Pat Maroon knew what he wanted to say. His question was prepared and rehearsed in his head over and over again. He was ready. And then new teammate John Buccigross sent it down to him from the booth for his on-ice interview on Friday night at the NHL’s All-Star Skills and he was right into the fire on national television on ESPN.

“I was shy for a second there. It’s scary,” Maroon said, smiling. “It’s not as easy as it looks, I’ll tell you that.”

For someone who makes their living on the ice, nothing quite hits you like the live, red light on the camera and the producer in your ear telling you: “Go!” in front of a few hundred thousand people. Maroon learned first-hand on Friday night.
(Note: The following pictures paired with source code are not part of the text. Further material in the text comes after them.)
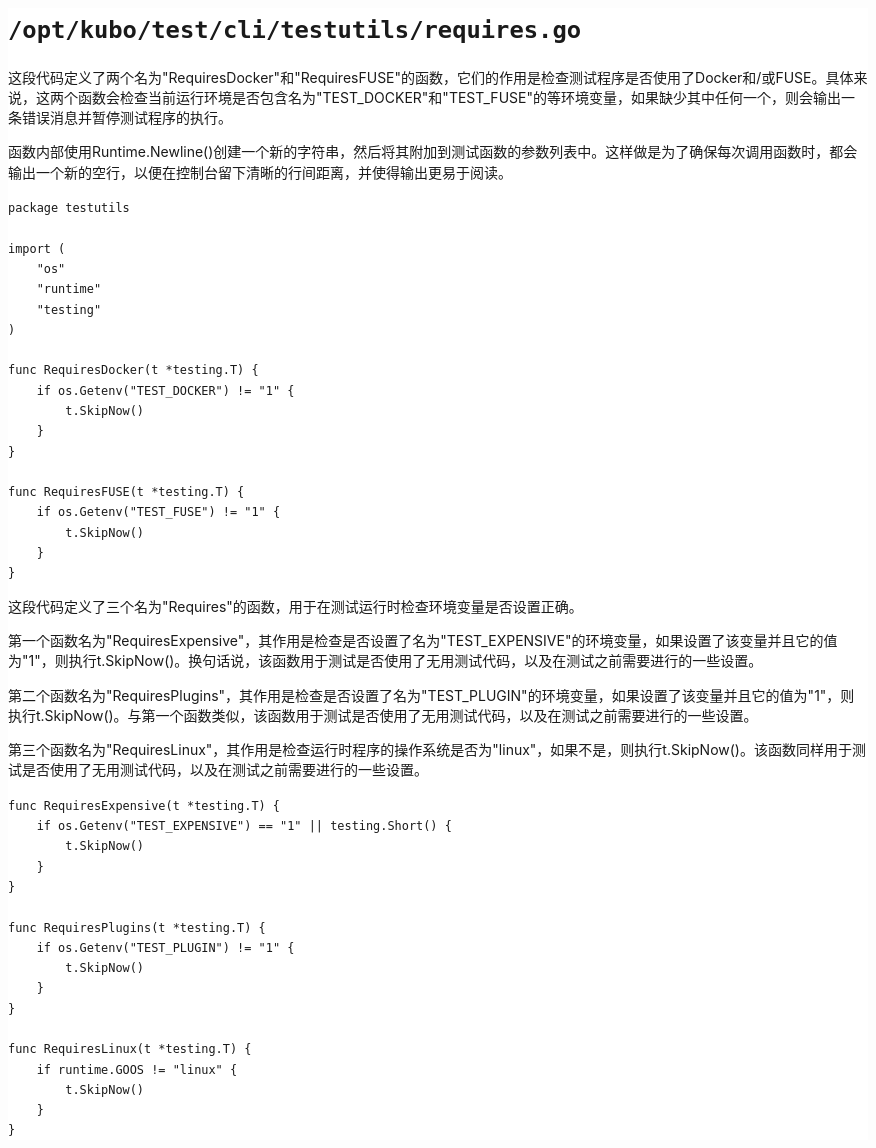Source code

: # `/opt/kubo/test/cli/testutils/requires.go`

这段代码定义了两个名为"RequiresDocker"和"RequiresFUSE"的函数，它们的作用是检查测试程序是否使用了Docker和/或FUSE。具体来说，这两个函数会检查当前运行环境是否包含名为"TEST_DOCKER"和"TEST_FUSE"的等环境变量，如果缺少其中任何一个，则会输出一条错误消息并暂停测试程序的执行。

函数内部使用Runtime.Newline()创建一个新的字符串，然后将其附加到测试函数的参数列表中。这样做是为了确保每次调用函数时，都会输出一个新的空行，以便在控制台留下清晰的行间距离，并使得输出更易于阅读。


```
package testutils

import (
	"os"
	"runtime"
	"testing"
)

func RequiresDocker(t *testing.T) {
	if os.Getenv("TEST_DOCKER") != "1" {
		t.SkipNow()
	}
}

func RequiresFUSE(t *testing.T) {
	if os.Getenv("TEST_FUSE") != "1" {
		t.SkipNow()
	}
}

```

这段代码定义了三个名为"Requires"的函数，用于在测试运行时检查环境变量是否设置正确。

第一个函数名为"RequiresExpensive"，其作用是检查是否设置了名为"TEST_EXPENSIVE"的环境变量，如果设置了该变量并且它的值为"1"，则执行t.SkipNow()。换句话说，该函数用于测试是否使用了无用测试代码，以及在测试之前需要进行的一些设置。

第二个函数名为"RequiresPlugins"，其作用是检查是否设置了名为"TEST_PLUGIN"的环境变量，如果设置了该变量并且它的值为"1"，则执行t.SkipNow()。与第一个函数类似，该函数用于测试是否使用了无用测试代码，以及在测试之前需要进行的一些设置。

第三个函数名为"RequiresLinux"，其作用是检查运行时程序的操作系统是否为"linux"，如果不是，则执行t.SkipNow()。该函数同样用于测试是否使用了无用测试代码，以及在测试之前需要进行的一些设置。


```
func RequiresExpensive(t *testing.T) {
	if os.Getenv("TEST_EXPENSIVE") == "1" || testing.Short() {
		t.SkipNow()
	}
}

func RequiresPlugins(t *testing.T) {
	if os.Getenv("TEST_PLUGIN") != "1" {
		t.SkipNow()
	}
}

func RequiresLinux(t *testing.T) {
	if runtime.GOOS != "linux" {
		t.SkipNow()
	}
}

```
The three-time Stanley Cup champion and Tampa Bay Lightning forward became one of the rare players in league history to try his hand on the broadcast side of the business while still in-season as a player.

Others have done it before, including P.K. Subban, who moonlighted last year during the Stanley Cup playoffs after his New Jersey Devils didn’t make the cut, and similarly Ray Ferraro dipped his toe into the water in the twilight of his career once his season was finished.

Few have done it in-season. And Maroon has never fit neatly into an NHL box. The St. Louis native grew up a roller hockey star, not an ice rink rat. When he was a 22-year-old leading his AHL team in scoring, the Flyers sent him home mid-season and traded him. He has battled weight his entire career, leading up to being fat-shamed by Bruins broadcaster Jack Edwards earlier this season.

Maroon has persevered through it all as one of hockey’s great competitors, and last July he was two wins away from becoming the first player since the New York Islanders dynasty to etch his name on the Stanley Cup in four consecutive years. His light-hearted approach has made Maroon both a fan favorite and beloved teammate.

ESPN followed Maroon’s infectious personality and invited him to join their team for NHL All-Star Weekend. They got connected with ESPN with the help of his agent, Ben Hankinson, and Octagon Hockey’s head of marketing Rob Grant. It all came together quickly in the days leading up to the event, with a little push from Maroon’s wife, Francesca, who urged him to take the plunge.